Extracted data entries
---+---

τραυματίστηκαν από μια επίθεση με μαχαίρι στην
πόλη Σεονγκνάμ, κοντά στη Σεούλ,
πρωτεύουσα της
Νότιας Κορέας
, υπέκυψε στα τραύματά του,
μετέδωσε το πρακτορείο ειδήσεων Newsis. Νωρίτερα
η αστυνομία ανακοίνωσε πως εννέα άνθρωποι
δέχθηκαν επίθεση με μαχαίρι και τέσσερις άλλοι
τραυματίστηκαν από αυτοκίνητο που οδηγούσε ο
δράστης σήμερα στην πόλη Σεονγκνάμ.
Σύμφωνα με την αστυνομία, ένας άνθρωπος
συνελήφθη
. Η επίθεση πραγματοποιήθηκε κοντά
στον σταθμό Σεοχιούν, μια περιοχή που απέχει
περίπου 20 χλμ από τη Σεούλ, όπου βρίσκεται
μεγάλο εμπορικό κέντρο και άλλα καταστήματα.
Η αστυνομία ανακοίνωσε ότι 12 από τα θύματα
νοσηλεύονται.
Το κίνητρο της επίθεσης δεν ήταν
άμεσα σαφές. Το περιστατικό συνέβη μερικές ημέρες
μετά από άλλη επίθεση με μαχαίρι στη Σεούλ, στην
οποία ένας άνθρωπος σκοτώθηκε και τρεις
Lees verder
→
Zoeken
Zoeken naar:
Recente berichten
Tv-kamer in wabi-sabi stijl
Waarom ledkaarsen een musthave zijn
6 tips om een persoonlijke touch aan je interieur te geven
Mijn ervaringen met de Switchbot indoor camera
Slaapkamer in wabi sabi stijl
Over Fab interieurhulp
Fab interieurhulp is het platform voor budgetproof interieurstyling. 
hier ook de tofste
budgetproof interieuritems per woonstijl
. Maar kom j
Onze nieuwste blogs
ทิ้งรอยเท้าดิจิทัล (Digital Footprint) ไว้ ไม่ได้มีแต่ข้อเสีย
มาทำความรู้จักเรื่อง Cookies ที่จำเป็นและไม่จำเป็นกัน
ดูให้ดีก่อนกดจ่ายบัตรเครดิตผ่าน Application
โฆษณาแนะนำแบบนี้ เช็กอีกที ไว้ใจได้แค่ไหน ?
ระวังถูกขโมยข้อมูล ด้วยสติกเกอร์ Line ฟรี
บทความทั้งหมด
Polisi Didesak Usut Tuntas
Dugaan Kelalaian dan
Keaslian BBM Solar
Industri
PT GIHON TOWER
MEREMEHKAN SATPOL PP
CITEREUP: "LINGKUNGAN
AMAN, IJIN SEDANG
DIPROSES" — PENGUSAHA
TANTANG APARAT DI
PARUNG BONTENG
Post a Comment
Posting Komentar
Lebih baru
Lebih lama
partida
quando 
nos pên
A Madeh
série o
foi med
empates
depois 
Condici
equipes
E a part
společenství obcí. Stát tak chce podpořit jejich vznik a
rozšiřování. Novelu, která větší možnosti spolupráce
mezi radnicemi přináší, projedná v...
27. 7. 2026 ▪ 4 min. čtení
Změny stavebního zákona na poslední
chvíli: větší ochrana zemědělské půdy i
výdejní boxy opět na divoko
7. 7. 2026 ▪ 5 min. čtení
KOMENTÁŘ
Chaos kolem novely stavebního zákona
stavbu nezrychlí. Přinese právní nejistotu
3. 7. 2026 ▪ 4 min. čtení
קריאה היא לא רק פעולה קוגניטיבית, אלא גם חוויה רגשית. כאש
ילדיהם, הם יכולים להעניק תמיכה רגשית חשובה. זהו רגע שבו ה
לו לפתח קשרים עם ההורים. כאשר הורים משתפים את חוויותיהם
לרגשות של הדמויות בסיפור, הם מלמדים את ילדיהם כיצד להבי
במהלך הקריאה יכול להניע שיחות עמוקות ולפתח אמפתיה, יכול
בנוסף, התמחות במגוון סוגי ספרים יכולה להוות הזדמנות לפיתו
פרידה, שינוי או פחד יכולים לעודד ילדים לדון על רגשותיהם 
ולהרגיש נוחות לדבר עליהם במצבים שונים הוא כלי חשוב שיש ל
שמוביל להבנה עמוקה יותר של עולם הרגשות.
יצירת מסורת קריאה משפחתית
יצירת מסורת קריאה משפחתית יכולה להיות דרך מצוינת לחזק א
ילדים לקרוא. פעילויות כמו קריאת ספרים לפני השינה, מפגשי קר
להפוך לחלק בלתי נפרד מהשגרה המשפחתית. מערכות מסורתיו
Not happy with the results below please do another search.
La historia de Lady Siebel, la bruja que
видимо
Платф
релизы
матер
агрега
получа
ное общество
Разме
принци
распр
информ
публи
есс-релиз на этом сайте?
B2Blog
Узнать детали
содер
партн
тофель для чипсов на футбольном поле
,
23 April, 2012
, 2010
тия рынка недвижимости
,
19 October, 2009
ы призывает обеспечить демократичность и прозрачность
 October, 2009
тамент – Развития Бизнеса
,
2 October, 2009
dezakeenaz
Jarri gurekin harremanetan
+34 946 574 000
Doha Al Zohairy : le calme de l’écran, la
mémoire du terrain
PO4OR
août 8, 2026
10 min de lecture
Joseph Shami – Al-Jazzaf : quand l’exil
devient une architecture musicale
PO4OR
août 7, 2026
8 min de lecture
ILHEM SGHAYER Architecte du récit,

---+---

Problem statement
Could you extract every line of the data above and reproduce each one verbatim?

Result
τραυματίστηκαν από μια επίθεση με μαχαίρι στην
πόλη Σεονγκνάμ, κοντά στη Σεούλ,
πρωτεύουσα της
Νότιας Κορέας
, υπέκυψε στα τραύματά του,
μετέδωσε το πρακτορείο ειδήσεων Newsis. Νωρίτερα
η αστυνομία ανακοίνωσε πως εννέα άνθρωποι
δέχθηκαν επίθεση με μαχαίρι και τέσσερις άλλοι
τραυματίστηκαν από αυτοκίνητο που οδηγούσε ο
δράστης σήμερα στην πόλη Σεονγκνάμ.
Σύμφωνα με την αστυνομία, ένας άνθρωπος
συνελήφθη
. Η επίθεση πραγματοποιήθηκε κοντά
στον σταθμό Σεοχιούν, μια περιοχή που απέχει
περίπου 20 χλμ από τη Σεούλ, όπου βρίσκεται
μεγάλο εμπορικό κέντρο και άλλα καταστήματα.
Η αστυνομία ανακοίνωσε ότι 12 από τα θύματα
νοσηλεύονται.
Το κίνητρο της επίθεσης δεν ήταν
άμεσα σαφές. Το περιστατικό συνέβη μερικές ημέρες
μετά από άλλη επίθεση με μαχαίρι στη Σεούλ, στην
οποία ένας άνθρωπος σκοτώθηκε και τρεις
Lees verder
→
Zoeken
Zoeken naar:
Recente berichten
Tv-kamer in wabi-sabi stijl
Waarom ledkaarsen een musthave zijn
6 tips om een persoonlijke touch aan je interieur te geven
Mijn ervaringen met de Switchbot indoor camera
Slaapkamer in wabi sabi stijl
Over Fab interieurhulp
Fab interieurhulp is het platform voor budgetproof interieurstyling. 
hier ook de tofste
budgetproof interieuritems per woonstijl
. Maar kom j
Onze nieuwste blogs
ทิ้งรอยเท้าดิจิทัล (Digital Footprint) ไว้ ไม่ได้มีแต่ข้อเสีย
มาทำความรู้จักเรื่อง Cookies ที่จำเป็นและไม่จำเป็นกัน
ดูให้ดีก่อนกดจ่ายบัตรเครดิตผ่าน Application
โฆษณาแนะนำแบบนี้ เช็กอีกที ไว้ใจได้แค่ไหน ?
ระวังถูกขโมยข้อมูล ด้วยสติกเกอร์ Line ฟรี
บทความทั้งหมด
Polisi Didesak Usut Tuntas
Dugaan Kelalaian dan
Keaslian BBM Solar
Industri
PT GIHON TOWER
MEREMEHKAN SATPOL PP
CITEREUP: "LINGKUNGAN
AMAN, IJIN SEDANG
DIPROSES" — PENGUSAHA
TANTANG APARAT DI
PARUNG BONTENG
Post a Comment
Posting Komentar
Lebih baru
Lebih lama
partida
quando 
nos pên
A Madeh
série o
foi med
empates
depois 
Condici
equipes
E a part
společenství obcí. Stát tak chce podpořit jejich vznik a
rozšiřování. Novelu, která větší možnosti spolupráce
mezi radnicemi přináší, projedná v...
27. 7. 2026 ▪ 4 min. čtení
Změny stavebního zákona na poslední
chvíli: větší ochrana zemědělské půdy i
výdejní boxy opět na divoko
7. 7. 2026 ▪ 5 min. čtení
KOMENTÁŘ
Chaos kolem novely stavebního zákona
stavbu nezrychlí. Přinese právní nejistotu
3. 7. 2026 ▪ 4 min. čtení
קריאה היא לא רק פעולה קוגניטיבית, אלא גם חוויה רגשית. כאש
ילדיהם, הם יכולים להעניק תמיכה רגשית חשובה. זהו רגע שבו ה
לו לפתח קשרים עם ההורים. כאשר הורים משתפים את חוויותיהם
לרגשות של הדמויות בסיפור, הם מלמדים את ילדיהם כיצד להבי
במהלך הקריאה יכול להניע שיחות עמוקות ולפתח אמפתיה, יכול
בנוסף, התמחות במגוון סוגי ספרים יכולה להוות הזדמנות לפיתו
פרידה, שינוי או פחד יכולים לעודד ילדים לדון על רגשותיהם 
ולהרגיש נוחות לדבר עליהם במצבים שונים הוא כלי חשוב שיש ל
שמוביל להבנה עמוקה יותר של עולם הרגשות.
יצירת מסורת קריאה משפחתית
יצירת מסורת קריאה משפחתית יכולה להיות דרך מצוינת לחזק א
ילדים לקרוא. פעילויות כמו קריאת ספרים לפני השינה, מפגשי קר
להפוך לחלק בלתי נפרד מהשגרה המשפחתית. מערכות מסורתיו
Not happy with the results below please do another search.
La historia de Lady Siebel, la bruja que
видимо
Платф
релизы
матер
агрега
получа
ное общество
Разме
принци
распр
информ
публи
есс-релиз на этом сайте?
B2Blog
Узнать детали
содер
партн
тофель для чипсов на футбольном поле
,
23 April, 2012
, 2010
тия рынка недвижимости
,
19 October, 2009
ы призывает обеспечить демократичность и прозрачность
 October, 2009
тамент – Развития Бизнеса
,
2 October, 2009
dezakeenaz
Jarri gurekin harremanetan
+34 946 574 000
Doha Al Zohairy : le calme de l’écran, la
mémoire du terrain
PO4OR
août 8, 2026
10 min de lecture
Joseph Shami – Al-Jazzaf : quand l’exil
devient une architecture musicale
PO4OR
août 7, 2026
8 min de lecture
ILHEM SGHAYER Architecte du récit,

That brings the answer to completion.